Rispetto alle informazioni disponibili al momento dell’approvazione del modello, l’apertura della dichiarazione precompilata ha consentito all’Agenzia delle Entrate di dettagliare altri elementi utili al contribuente.

Nella precompilata 2026 entrano infatti nuovi dati: il contributo riconosciuto per l’acquisto di elettrodomestici ad elevata efficienza energetica, che non può essere cumulato con le agevolazioni fiscali indicate dall’Agenzia per la medesima spesa, e i proventi derivanti dalla cessione dell’energia prodotta in eccesso da impianti alimentati da fonti rinnovabili, nell’ambito dei contratti diversi dal servizio di Scambio sul Posto.
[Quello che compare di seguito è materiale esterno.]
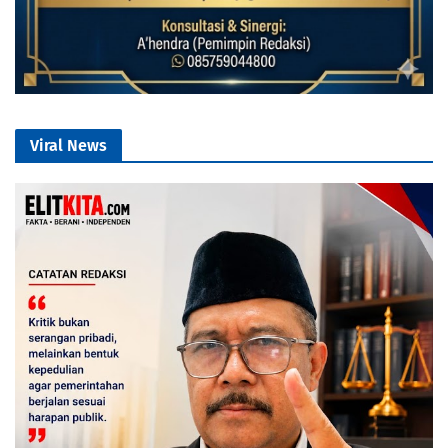
Viral News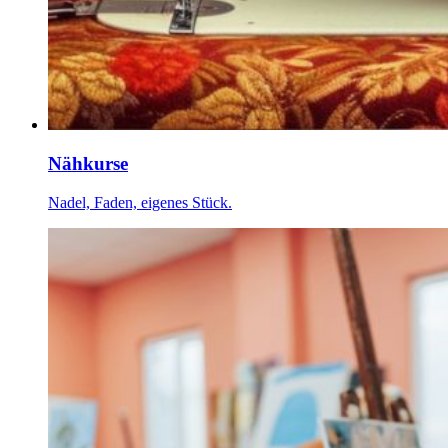
Nähkurse
Nadel, Faden, eigenes Stück.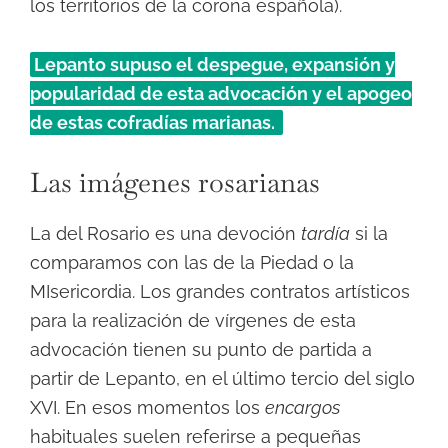
los territorios de la corona española).
Lepanto supuso el despegue, expansión y
popularidad de esta advocación y el apogeo
de estas cofradías marianas.
Las imágenes rosarianas
La del Rosario es una devoción
tardía
si la
comparamos con las de la Piedad o la
MIsericordia. Los grandes contratos artísticos
para la realización de vírgenes de esta
advocación tienen su punto de partida a
partir de Lepanto, en el último tercio del siglo
XVI. En esos momentos los
encargos
habituales suelen referirse a pequeñas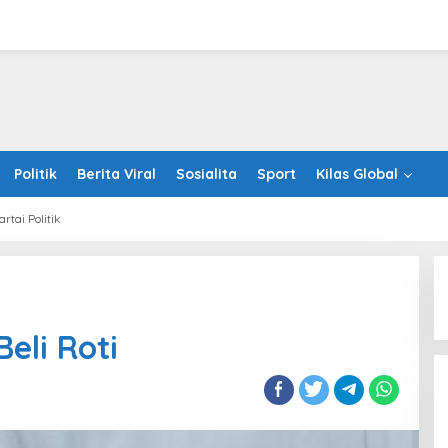
Politik
Berita Viral
Sosialita
Sport
Kilas Global
artai Politik
Beli Roti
Per i contribuenti IVA che utilizzano il regime di vantaggio o il regime forfetario, vengono inoltre messe a disposizione ulteriori informazioni relative ai contributi previdenziali per l’impresa artigiana o commerciale comunicati dall’INPS. L’Agenzia precisa comunque che i dati devono essere verificati dal contribuente e utilizzati correttamente nei quadri interessati della dichiarazione.

Cambia anche la gestione della dichiarazione presentata per una persona deceduta: dal 2026 il servizio web per la gestione delle autorizzazioni dell’erede è utilizzabile anche dalla persona di fiducia dell’erede, purché preventivamente abilitata secondo le modalità previste dall’Agenzia.
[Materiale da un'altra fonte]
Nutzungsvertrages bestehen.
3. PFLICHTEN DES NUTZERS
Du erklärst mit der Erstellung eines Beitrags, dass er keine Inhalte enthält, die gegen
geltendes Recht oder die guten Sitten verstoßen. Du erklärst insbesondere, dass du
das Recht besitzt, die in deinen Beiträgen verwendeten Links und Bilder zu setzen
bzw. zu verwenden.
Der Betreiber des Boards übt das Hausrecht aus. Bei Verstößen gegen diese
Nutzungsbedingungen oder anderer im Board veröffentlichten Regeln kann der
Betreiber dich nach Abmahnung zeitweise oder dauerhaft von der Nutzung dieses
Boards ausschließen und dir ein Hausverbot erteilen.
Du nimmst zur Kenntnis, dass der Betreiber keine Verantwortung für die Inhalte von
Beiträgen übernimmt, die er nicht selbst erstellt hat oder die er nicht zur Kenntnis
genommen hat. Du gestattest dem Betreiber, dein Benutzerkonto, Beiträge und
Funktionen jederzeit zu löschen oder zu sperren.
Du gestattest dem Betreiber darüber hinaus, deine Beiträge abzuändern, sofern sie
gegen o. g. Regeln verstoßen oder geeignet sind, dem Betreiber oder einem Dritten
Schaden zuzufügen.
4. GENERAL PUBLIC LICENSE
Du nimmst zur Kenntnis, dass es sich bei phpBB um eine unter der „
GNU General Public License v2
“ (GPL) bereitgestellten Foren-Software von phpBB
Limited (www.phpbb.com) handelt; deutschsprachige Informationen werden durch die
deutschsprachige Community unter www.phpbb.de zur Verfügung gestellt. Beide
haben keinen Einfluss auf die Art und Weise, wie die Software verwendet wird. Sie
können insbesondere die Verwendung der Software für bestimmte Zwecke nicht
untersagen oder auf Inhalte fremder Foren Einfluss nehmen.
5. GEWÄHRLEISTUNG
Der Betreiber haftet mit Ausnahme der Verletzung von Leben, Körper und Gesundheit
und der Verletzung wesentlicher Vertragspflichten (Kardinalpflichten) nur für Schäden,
730/2026, aggiornati anche i controlli telematici

Dopo l’avvio della stagione dichiarativa è arrivato anche un aggiornamento tecnico.

L’11 giugno 2026 l’Agenzia delle Entrate ha pubblicato la versione 1.1.0 del modulo di controllo delle dichiarazioni 730/2026.
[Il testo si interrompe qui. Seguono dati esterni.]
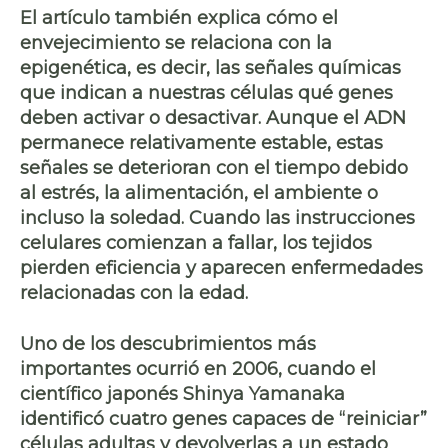
El artículo también explica cómo el
envejecimiento se relaciona con la
epigenética, es decir, las señales químicas
que indican a nuestras células qué genes
deben activar o desactivar. Aunque el ADN
permanece relativamente estable, estas
señales se deterioran con el tiempo debido
al estrés, la alimentación, el ambiente o
incluso la soledad. Cuando las instrucciones
celulares comienzan a fallar, los tejidos
pierden eficiencia y aparecen enfermedades
relacionadas con la edad.
Uno de los descubrimientos más
importantes ocurrió en 2006, cuando el
científico japonés Shinya Yamanaka
identificó cuatro genes capaces de “reiniciar”
células adultas y devolverlas a un estado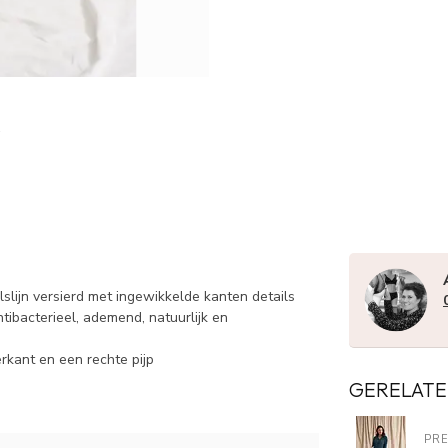
lijn versierd met ingewikkelde kanten details
ibacterieel, ademend, natuurlijk en
rkant en een rechte pijp
GERELATE
PR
L'intervento ha riguardato, in particolare, il controllo dell’addizionale regionale del Piemonte per i contribuenti con più di tre figli a carico in presenza di un figlio nato nel 2025 e il controllo del calcolo delle detrazioni in presenza del codice 99 nei righi da E8 a E10.

Non si tratta di una nuova riforma del modello, ma di un aggiornamento importante soprattutto per CAF, professionisti e intermediari che gestiscono la trasmissione telematica delle dichiarazioni.

La scadenza da ricordare è il 30 settembre 2026

A questo punto della campagna dichiarativa, la data centrale è quindi il 30 settembre 2026, ultimo giorno utile per presentare il modello 730.

Chi utilizza la precompilata può ancora accedere alla propria dichiarazione, controllare i dati messi a disposizione dall’Agenzia delle Entrate, integrare o modificare le informazioni e procedere all’invio.

Dopo la presentazione restano comunque alcune possibilità di correzione. Il calendario ufficiale dell’Agenzia indica il 26 ottobre 2026 come ultimo giorno per presentare, tramite CAF o professionista abilitato, il 730 integrativo quando la correzione determina un maggior credito, un minor debito o un’imposta invariata. Entro il 2 novembre 2026 è invece possibile, nei casi previsti, ricorrere al modello Redditi correttivo o aggiuntivo.

Prima dell’invio conviene quindi verificare con attenzione non soltanto redditi e Certificazioni Uniche, ma anche familiari a carico, spese detraibili, interventi sugli immobili e tutti i nuovi dati caricati nella precompilata. Il 730/2026, infatti, è il primo modello che rende operative in dichiarazione molte delle modifiche fiscali entrate in vigore dal 2025.